------ Record excerpts ------
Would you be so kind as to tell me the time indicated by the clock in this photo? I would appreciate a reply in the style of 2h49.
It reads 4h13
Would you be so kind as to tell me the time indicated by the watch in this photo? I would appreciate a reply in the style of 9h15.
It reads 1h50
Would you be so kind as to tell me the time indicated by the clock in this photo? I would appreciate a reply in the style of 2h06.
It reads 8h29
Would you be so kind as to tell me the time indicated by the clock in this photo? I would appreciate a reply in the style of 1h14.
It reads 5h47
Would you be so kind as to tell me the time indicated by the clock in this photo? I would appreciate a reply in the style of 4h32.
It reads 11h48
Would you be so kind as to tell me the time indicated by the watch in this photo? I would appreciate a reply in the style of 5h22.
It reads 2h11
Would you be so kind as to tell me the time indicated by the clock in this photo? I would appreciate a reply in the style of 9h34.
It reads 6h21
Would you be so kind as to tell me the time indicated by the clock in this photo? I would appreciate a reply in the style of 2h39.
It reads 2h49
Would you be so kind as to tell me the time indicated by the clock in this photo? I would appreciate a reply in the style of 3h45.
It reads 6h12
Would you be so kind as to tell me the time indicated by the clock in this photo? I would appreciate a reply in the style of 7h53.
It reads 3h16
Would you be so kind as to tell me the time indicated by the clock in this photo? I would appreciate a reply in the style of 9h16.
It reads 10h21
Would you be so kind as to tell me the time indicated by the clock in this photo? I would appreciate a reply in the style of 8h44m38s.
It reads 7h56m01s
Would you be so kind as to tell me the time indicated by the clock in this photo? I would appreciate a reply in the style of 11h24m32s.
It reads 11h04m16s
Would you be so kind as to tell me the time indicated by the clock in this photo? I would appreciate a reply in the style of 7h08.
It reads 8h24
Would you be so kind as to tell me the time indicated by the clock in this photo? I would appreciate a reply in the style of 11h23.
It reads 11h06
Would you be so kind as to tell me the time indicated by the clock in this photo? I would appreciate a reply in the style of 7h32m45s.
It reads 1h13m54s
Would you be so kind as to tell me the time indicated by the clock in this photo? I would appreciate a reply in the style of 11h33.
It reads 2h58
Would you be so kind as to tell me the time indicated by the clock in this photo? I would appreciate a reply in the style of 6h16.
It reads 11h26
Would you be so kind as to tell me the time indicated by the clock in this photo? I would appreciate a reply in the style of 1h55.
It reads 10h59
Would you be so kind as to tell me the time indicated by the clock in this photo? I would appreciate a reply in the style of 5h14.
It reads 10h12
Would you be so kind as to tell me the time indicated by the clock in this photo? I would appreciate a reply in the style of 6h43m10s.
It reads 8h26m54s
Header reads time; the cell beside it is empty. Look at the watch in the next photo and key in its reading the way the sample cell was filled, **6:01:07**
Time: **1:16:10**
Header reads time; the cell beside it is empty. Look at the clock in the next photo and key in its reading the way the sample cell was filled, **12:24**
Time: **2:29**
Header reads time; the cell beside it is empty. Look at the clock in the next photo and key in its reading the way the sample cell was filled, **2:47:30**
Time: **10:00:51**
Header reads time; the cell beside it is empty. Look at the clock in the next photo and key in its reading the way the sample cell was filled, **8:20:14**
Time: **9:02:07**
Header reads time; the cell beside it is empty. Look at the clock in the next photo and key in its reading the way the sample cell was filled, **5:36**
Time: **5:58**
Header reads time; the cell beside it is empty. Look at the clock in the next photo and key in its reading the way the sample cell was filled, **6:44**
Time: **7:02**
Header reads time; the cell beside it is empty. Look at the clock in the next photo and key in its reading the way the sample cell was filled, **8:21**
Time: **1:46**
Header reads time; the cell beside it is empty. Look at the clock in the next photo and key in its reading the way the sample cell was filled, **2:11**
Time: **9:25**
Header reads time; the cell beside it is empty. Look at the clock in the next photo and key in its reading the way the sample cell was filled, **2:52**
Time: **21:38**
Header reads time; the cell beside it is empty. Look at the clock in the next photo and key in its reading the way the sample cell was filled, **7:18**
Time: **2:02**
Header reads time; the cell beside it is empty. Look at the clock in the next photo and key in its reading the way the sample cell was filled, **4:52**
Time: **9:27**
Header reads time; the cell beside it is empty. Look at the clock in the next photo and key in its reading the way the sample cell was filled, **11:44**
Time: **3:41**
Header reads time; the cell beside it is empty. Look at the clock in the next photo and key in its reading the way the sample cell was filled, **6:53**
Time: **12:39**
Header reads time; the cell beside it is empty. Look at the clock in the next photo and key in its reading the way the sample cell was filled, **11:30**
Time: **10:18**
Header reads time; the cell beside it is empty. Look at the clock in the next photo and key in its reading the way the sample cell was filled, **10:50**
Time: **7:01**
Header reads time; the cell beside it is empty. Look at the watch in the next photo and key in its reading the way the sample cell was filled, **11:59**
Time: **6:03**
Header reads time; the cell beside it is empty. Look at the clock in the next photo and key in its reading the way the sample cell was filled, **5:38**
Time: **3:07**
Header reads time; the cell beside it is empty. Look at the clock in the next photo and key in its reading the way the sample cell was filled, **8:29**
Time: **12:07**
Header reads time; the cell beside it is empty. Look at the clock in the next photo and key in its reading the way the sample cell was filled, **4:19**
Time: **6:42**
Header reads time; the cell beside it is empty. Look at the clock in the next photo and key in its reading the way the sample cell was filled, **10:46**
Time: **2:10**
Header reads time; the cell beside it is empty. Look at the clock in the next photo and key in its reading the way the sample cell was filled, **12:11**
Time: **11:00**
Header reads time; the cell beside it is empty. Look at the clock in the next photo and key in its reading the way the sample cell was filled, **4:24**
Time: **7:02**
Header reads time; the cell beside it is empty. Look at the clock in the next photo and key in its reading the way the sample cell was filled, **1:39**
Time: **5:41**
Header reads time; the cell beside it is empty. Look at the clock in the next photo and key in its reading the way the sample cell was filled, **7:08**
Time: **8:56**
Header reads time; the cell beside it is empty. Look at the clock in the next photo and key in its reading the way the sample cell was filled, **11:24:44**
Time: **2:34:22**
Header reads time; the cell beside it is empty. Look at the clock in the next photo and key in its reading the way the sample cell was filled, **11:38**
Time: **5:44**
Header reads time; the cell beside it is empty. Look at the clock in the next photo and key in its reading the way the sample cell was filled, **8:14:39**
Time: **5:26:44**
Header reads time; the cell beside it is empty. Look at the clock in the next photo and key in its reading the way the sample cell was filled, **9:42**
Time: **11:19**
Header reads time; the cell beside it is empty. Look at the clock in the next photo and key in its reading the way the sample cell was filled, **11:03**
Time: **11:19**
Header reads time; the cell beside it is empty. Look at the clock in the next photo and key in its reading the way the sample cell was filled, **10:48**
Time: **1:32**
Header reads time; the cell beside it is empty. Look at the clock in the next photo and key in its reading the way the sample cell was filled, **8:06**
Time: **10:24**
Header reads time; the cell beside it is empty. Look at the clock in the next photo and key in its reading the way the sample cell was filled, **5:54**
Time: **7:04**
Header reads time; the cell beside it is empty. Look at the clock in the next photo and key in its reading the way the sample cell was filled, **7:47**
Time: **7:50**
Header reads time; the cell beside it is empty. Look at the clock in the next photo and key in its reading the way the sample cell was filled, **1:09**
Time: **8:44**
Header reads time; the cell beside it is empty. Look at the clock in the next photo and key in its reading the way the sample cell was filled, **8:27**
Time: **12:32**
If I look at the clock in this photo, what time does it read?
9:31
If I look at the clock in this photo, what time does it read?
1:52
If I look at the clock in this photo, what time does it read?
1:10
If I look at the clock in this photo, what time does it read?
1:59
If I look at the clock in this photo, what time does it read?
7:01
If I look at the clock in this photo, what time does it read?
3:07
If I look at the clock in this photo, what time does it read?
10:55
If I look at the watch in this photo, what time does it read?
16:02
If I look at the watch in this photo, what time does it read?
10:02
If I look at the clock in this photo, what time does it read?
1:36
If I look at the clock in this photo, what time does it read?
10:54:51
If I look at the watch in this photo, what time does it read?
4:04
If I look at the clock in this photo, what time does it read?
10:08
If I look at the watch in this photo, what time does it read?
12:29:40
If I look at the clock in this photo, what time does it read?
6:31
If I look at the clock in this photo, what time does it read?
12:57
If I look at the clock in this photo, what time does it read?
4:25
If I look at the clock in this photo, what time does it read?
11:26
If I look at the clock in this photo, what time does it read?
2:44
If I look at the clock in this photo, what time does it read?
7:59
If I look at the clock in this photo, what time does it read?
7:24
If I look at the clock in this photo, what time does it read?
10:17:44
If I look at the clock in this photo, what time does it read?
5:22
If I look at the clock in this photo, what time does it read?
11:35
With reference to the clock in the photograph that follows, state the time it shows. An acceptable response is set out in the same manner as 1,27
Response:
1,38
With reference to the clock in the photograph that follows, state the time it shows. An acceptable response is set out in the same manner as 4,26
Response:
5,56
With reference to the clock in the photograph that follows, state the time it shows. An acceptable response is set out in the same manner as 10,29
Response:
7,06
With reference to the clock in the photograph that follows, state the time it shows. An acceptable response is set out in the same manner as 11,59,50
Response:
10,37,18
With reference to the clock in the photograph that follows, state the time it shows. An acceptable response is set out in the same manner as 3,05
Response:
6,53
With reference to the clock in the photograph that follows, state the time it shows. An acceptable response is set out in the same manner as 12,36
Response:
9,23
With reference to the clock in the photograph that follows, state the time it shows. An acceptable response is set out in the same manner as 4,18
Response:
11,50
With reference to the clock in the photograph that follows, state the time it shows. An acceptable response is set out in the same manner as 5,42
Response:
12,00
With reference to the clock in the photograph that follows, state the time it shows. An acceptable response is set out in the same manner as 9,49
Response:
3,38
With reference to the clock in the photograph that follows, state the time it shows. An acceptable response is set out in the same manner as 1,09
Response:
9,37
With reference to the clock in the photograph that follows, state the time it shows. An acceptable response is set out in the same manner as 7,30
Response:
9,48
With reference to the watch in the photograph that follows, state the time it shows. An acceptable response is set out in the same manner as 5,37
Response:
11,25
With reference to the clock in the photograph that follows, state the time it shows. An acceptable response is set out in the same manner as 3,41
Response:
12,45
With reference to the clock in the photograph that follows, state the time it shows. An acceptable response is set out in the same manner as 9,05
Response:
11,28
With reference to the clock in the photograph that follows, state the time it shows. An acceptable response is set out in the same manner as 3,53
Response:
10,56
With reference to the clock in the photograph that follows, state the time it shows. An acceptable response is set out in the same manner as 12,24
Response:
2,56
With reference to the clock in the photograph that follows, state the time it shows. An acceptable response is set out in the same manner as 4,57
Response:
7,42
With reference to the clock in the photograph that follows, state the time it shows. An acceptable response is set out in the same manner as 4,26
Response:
------
> [Your goal] Rewrite the lines of the material starting at the line that contains "style of 1h55." and ending at the line that contains "It reads 8h26m54s", replacing "clock" with "timepiece" and keeping everything else unchanged.

> [Answer to this exercise]
Would you be so kind as to tell me the time indicated by the timepiece in this photo? I would appreciate a reply in the style of 1h55.
It reads 10h59
Would you be so kind as to tell me the time indicated by the timepiece in this photo? I would appreciate a reply in the style of 5h14.
It reads 10h12
Would you be so kind as to tell me the time indicated by the timepiece in this photo? I would appreciate a reply in the style of 6h43m10s.
It reads 8h26m54s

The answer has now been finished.